Au milieu de la joie des nationalités autochtones qui voient dans l'arrêt Waorani un outil leur permettant de s'opposer aux activités extractives, le Ministère de l'énergie et des ressources naturelles non renouvelables a publié un communiqué dans lequel il déclare que l'arrêt " n'affecte en rien la production pétrolière du pays. Il a également déclaré que le bloc 22 n'est pas attribué aux compagnies, qu'aucun processus d'appel d'offres n'est prévu dans les plans et qu'aucun acte administratif n'a été pris pour l'inclure dans les futurs tours de forage.

"Le ministère est en train d'analyser la peine prononcée afin de mener à bien les actions judiciaires correspondantes, dans le respect des dispositions légales en vigueur et de la Constitution de la République de l'Équateur", indique le communiqué officiel.

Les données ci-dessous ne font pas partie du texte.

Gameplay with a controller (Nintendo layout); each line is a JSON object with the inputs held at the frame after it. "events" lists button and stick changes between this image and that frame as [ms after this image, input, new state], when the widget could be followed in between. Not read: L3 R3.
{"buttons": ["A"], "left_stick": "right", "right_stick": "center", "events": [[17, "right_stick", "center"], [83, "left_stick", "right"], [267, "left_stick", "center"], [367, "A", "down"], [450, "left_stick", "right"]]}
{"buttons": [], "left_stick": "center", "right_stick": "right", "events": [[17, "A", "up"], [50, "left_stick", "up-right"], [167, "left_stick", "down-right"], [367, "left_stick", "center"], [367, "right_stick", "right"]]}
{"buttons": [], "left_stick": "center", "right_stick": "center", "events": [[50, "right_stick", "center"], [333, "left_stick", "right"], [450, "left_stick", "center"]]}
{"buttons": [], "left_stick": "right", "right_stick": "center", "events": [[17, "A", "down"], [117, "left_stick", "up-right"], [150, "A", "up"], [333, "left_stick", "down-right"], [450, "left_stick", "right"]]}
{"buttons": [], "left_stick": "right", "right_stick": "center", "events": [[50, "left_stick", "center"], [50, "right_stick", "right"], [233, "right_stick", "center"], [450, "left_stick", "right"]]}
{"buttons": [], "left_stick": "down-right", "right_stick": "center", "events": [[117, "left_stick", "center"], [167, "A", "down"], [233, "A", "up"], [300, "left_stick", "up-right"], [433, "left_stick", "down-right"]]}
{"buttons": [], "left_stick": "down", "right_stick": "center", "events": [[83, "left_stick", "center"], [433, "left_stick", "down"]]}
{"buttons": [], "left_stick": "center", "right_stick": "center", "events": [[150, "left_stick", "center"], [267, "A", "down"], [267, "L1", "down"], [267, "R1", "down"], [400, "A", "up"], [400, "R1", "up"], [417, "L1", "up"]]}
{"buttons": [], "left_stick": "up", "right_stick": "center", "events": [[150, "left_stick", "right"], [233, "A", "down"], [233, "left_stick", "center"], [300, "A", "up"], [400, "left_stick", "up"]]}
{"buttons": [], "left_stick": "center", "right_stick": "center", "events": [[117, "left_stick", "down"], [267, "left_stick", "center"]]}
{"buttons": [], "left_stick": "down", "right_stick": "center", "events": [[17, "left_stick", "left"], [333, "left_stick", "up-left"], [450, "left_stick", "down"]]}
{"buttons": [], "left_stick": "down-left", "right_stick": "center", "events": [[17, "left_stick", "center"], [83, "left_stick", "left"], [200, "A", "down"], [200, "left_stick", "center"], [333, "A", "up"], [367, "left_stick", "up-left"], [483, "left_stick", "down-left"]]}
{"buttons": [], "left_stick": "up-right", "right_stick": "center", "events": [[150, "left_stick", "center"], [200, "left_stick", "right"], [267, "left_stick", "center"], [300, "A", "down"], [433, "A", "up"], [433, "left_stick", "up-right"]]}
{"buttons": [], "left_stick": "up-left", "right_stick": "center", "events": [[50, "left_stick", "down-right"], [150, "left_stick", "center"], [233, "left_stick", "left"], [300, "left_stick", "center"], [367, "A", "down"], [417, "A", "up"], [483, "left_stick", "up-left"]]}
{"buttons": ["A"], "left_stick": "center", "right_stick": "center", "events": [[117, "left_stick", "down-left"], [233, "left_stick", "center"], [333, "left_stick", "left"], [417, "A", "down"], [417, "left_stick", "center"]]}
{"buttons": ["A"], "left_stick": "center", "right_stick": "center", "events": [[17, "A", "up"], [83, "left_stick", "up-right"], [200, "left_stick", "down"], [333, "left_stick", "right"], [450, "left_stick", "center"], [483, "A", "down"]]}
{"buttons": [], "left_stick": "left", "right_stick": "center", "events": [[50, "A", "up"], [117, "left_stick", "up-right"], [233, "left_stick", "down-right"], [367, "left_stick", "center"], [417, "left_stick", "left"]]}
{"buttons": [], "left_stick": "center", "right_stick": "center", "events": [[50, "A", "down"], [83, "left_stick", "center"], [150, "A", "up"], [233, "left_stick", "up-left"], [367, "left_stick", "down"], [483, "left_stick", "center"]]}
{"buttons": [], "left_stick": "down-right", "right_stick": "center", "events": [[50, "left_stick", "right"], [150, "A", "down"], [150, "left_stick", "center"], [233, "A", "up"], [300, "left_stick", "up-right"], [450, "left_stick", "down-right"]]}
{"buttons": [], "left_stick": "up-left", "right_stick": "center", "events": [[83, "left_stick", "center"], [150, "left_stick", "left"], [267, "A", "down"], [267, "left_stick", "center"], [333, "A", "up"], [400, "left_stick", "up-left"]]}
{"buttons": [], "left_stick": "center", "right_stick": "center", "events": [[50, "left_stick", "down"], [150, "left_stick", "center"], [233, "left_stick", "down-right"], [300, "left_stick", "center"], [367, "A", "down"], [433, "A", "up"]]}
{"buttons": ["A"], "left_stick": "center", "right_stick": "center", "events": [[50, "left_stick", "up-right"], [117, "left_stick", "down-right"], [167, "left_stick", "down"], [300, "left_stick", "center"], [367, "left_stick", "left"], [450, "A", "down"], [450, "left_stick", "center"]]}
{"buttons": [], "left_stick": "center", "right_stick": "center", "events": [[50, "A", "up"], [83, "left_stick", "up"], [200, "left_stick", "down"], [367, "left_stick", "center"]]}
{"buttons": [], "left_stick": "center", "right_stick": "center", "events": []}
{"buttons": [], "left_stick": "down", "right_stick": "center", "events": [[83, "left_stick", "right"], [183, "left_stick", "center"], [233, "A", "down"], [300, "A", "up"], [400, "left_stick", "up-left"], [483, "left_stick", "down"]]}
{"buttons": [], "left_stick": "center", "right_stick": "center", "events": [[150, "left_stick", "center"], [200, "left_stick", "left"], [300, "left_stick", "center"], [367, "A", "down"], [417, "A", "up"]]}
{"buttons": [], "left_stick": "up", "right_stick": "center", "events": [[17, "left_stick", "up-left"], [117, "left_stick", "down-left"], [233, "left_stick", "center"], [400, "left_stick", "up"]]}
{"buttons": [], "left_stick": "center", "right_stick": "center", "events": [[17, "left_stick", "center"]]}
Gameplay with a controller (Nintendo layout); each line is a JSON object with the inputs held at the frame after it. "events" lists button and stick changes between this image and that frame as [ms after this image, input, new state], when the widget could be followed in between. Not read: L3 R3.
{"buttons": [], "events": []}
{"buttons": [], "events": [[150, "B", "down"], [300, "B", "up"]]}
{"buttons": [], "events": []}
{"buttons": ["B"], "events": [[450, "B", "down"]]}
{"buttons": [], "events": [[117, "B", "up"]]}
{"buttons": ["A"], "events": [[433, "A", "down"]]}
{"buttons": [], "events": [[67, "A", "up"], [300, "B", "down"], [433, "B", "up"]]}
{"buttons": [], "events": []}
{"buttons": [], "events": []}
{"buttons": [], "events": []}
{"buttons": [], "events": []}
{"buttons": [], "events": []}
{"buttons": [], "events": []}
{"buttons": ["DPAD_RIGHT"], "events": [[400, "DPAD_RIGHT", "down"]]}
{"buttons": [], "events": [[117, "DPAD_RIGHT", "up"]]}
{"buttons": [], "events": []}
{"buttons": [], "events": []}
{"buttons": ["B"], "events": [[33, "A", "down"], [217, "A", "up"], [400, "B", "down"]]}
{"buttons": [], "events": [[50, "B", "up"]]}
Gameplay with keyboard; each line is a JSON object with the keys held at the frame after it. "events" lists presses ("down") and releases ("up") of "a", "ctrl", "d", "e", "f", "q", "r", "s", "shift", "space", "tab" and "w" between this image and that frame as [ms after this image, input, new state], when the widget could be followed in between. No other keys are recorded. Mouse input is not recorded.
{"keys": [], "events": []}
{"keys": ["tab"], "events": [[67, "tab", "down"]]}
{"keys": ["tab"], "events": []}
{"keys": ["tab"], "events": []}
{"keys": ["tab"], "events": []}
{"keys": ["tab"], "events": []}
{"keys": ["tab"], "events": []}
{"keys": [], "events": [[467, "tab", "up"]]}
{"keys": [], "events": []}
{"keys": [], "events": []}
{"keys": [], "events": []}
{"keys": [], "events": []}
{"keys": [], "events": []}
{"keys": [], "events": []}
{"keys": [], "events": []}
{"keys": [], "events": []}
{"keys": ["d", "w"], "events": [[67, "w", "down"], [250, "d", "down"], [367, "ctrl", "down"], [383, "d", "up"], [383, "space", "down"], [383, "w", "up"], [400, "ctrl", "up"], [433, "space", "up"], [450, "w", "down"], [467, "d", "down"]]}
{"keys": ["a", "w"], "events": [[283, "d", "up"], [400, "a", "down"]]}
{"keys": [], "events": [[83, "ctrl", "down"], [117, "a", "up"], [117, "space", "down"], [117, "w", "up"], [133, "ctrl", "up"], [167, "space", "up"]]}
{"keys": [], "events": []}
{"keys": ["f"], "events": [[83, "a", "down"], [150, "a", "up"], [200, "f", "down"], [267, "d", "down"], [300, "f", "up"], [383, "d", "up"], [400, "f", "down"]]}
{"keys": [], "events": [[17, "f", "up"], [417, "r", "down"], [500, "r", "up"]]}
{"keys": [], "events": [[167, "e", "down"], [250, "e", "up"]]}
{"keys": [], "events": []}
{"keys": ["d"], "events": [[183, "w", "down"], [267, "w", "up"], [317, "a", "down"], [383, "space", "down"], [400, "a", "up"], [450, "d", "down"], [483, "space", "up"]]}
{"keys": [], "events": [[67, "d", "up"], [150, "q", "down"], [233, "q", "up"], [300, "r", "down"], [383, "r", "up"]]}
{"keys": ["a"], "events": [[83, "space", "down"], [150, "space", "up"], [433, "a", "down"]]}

Maintenant, la tâche des Indiens Woarani est d'exiger que la sentence soit respectée. "L'État ne pourra pas exploiter le bloc 22 ou tout autre bloc du sud de l'Amazonie parce que tout ce qu'il y a fait est nul et non avenu parce qu'il n'a pas consulté et qu'il a trompé les peuples autochtones ", déclare María Espinosa, avocate.

Bien que l'histoire ne s'arrête pas là, les peuples autochtones peuvent maintenant affirmer qu'ils ont réalisé un exploit parce que cette décision de deuxième instance n'est pas susceptible d'appel. "C'est la dernière instance de cette procédure et maintenant la sentence doit être exécutée et respectée par l'Etat", sentence Espinosa.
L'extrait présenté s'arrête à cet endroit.